Une fois la cellule de crise en place, et les premières actions mises en œuvre, la partie est néanmoins loin d’être terminée, comme l’explique Nasser Adami, directeur des services informatiques de l’hôpital de Villefranche.

L’établissement a été visé par une attaque au ransomware assez similaire à celle de Bouygues Construction dans la nuit du 14 au 15 février 2021.

Là aussi, ce sont les nécessités qui dictent le premières décisions à prendre. « Rapidement, on doit se demander comment on assure la venue des patients aux urgences, ce qu’on fait des patients en réanimation, etc.. Mon rôle était d’assurer le lien entre la cellule de crise et l’opérationnel, ce qui n’était pas toujours évident. On me demandait souvent quand est-ce que tel ou tel système allait être rétabli, mais je n’avais pas toujours la réponse. C’est quelque chose de difficile à appréhender, surtout sur la durée : nous étions prêts pour fonctionner sur un mode dégradé pendant 24 à 48 heures, mais pas pendant sept semaines ! Il a fallu repasser au papier et au crayon pour fonctionner, et quand l’ensemble des procédures sont automatisées, ça n’a rien de facile. »

Le tout en faisant face à la pression des usagers, mais aussi des collaborateurs et des partenaires. « C’est un véritable facteur de stress, et on doit éviter que cela ne pèse trop sur les équipes chargées de la reconstruction. L’idée de « mettre sous cloche » l’équipe chargée de la reconstruction a été évoquée, mais elle est tout à fait nécessaire. »

Se préparer aux imprévus

Avec les ransomwares, le terme de « crise » est en effet trompeur : bien souvent, la crise traîne en longueur, et c’est un paramètre à prendre en compte dans les préparatifs. « Dans une situation pareille, les équipes sont engagées au-delà du raisonnable. Je peux vous assurer qu’au début, vous allez essayer de courir un sprint, alors que c’est plutôt un marathon qui vous attend. Et vos équipes vont s’épuiser très vite », prévient Thomas Degardin.

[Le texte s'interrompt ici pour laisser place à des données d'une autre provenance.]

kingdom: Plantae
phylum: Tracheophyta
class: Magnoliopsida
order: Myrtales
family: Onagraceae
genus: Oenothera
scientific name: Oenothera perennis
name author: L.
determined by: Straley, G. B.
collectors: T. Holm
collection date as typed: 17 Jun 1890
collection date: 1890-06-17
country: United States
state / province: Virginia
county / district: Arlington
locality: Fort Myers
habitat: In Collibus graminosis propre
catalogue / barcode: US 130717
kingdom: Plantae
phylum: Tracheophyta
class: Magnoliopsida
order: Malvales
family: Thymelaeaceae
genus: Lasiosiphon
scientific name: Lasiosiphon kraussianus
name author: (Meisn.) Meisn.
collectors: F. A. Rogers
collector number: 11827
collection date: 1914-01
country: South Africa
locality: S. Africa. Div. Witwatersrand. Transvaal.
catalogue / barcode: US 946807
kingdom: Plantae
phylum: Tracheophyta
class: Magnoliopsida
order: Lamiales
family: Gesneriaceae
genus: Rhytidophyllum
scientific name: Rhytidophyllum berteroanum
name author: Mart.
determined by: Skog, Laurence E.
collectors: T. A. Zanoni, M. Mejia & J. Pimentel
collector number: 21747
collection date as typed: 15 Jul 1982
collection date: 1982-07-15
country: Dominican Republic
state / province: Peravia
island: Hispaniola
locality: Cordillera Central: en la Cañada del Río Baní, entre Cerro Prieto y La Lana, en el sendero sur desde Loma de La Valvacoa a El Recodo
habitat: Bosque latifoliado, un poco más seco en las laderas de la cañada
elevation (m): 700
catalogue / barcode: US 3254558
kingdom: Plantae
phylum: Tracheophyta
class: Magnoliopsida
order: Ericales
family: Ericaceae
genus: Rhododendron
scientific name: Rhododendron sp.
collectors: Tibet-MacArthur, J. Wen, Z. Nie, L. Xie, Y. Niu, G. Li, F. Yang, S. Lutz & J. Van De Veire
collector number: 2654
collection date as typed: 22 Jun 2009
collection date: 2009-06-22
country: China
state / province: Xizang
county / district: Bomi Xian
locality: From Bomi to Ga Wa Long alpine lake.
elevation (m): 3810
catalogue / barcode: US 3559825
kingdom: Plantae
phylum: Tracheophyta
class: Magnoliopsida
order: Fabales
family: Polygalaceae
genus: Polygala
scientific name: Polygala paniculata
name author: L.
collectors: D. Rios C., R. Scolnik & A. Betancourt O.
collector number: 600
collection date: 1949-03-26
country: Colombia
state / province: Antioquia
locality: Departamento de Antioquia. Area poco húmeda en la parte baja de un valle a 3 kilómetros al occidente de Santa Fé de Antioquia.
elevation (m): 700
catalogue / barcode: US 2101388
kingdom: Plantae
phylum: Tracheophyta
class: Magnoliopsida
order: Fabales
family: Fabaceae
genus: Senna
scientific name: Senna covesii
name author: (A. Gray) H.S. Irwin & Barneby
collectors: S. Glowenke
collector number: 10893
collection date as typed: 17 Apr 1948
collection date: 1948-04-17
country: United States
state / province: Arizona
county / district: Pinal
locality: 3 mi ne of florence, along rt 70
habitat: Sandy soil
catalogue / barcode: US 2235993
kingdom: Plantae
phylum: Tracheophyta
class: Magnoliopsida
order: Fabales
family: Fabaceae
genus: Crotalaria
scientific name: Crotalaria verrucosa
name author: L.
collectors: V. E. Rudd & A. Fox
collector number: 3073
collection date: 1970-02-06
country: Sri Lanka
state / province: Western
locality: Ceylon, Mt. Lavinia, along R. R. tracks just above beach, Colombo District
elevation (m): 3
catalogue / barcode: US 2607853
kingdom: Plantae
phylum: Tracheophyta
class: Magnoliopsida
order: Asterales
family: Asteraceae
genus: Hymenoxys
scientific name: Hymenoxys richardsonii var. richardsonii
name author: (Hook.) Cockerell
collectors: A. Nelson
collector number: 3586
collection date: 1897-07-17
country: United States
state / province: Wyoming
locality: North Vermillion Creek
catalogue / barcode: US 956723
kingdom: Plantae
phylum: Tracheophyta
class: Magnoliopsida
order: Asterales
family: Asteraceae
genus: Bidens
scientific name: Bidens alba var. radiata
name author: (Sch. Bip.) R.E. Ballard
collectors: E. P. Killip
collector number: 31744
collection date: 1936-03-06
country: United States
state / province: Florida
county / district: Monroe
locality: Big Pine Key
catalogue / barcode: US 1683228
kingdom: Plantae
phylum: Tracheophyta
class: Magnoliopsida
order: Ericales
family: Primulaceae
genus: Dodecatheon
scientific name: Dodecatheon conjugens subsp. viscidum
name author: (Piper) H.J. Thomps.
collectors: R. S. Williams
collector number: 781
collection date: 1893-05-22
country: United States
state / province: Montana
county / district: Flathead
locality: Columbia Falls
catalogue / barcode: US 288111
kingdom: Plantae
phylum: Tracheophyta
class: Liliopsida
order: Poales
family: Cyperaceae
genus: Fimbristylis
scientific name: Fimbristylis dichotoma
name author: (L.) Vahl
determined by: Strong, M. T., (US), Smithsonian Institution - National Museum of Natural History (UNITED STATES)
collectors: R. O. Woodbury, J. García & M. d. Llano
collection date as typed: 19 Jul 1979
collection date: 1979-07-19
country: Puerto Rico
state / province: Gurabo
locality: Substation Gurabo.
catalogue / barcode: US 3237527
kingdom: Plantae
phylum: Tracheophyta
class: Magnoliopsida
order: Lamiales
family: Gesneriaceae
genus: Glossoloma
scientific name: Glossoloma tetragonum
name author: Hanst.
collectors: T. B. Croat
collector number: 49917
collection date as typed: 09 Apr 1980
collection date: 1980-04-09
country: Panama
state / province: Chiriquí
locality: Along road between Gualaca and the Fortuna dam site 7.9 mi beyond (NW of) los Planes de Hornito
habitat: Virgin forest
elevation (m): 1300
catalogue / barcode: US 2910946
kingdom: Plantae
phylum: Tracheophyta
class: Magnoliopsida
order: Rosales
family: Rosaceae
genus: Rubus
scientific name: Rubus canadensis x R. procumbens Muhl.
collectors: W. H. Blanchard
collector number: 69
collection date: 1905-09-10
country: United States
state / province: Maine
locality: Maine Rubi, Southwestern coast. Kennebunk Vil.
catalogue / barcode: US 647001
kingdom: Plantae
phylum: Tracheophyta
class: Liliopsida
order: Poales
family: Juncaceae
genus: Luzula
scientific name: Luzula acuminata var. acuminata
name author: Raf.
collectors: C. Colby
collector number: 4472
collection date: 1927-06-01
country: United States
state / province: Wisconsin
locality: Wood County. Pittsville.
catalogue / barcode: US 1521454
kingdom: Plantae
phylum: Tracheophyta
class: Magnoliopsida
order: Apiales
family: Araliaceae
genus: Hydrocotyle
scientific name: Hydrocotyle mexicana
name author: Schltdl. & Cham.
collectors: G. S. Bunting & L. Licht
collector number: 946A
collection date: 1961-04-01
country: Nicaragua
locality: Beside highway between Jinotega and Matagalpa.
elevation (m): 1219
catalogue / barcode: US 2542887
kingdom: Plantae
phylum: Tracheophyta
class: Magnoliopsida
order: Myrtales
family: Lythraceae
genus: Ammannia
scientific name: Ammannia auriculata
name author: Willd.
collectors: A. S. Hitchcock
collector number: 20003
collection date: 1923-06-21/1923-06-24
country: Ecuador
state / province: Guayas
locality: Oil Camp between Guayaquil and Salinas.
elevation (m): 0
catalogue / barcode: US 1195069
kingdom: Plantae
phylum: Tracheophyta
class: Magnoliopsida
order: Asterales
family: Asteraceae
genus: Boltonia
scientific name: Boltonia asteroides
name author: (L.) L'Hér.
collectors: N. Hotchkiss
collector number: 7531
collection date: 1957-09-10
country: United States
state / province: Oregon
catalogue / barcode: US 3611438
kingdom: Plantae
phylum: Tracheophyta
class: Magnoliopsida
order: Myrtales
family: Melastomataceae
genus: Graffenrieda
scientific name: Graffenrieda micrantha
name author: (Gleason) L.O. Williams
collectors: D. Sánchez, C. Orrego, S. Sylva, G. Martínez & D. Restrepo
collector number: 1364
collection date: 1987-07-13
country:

Alors, mieux vaut prévoir de ménager ses troupes, et toute l’aide extérieure est la bienvenue. « Nous avions mis en place une cellule opération, qui centralisait l’ensemble des demandes et se chargeait par exemple de recruter des consultants externes selon les besoins. Et il faut également penser aux services généraux : les premiers jours, nous avions 200 personnes sur site. Il a donc fallu penser à s’organiser pour le nettoyage, ou encore les équipes de restauration qui sont venues nous aider. Et c’est parfois salvateur : j’ai souvenir d’un velouté potiron gingembre-noisette qui m’a permis de repartir au combat jusqu’à deux heures du matin. »

Les deux responsables ont rappelé plusieurs conseils essentiels pour ne pas se laisser déborder : conserver par exemple un annuaire d’entreprise dans un coin, déconnecté du système informatique. Quand ce dernier est paralysé, pas la peine d’essayer de retrouver le contact d’un employé essentiel. De la même manière, mieux vaut anticiper à l’avance le choix d’une messagerie sécurisée pour communiquer au sein de la cellule de crise, et en direction des employés qui seront forcement très demandeurs en informations. Comme le rappelle Nasser Adami, « dans les premières heures, nous n’avions plus rien. Dans notre cas, nous avons choisi d’utiliser WhatsApp parce que c’était le plus pratique, mais à l’avenir, j’espère qu’on aura un outil plus approprié ».

Préparer également les équipes de communication, qui seront très probablement sollicitées à la fois par les employés, et pour filtrer si besoin les demandes extérieures. Et évidemment, se rappeler qu’il est impossible de tout prévoir, et que chaque crise mérite d’être débriefée pour préparer la prochaine, comme l’explique Thomas Degardin. « Je pense qu’aujourd’hui, on est mieux armé pour faire face à ce genre d’incident, mais cela ne sert à rien d’essayer d’anticiper toutes les attaques. Dans ce genre de cas, les plans sont inutiles mais la planification est indispensable. » Un mot d’ordre que l’Anssi ne reniera pas.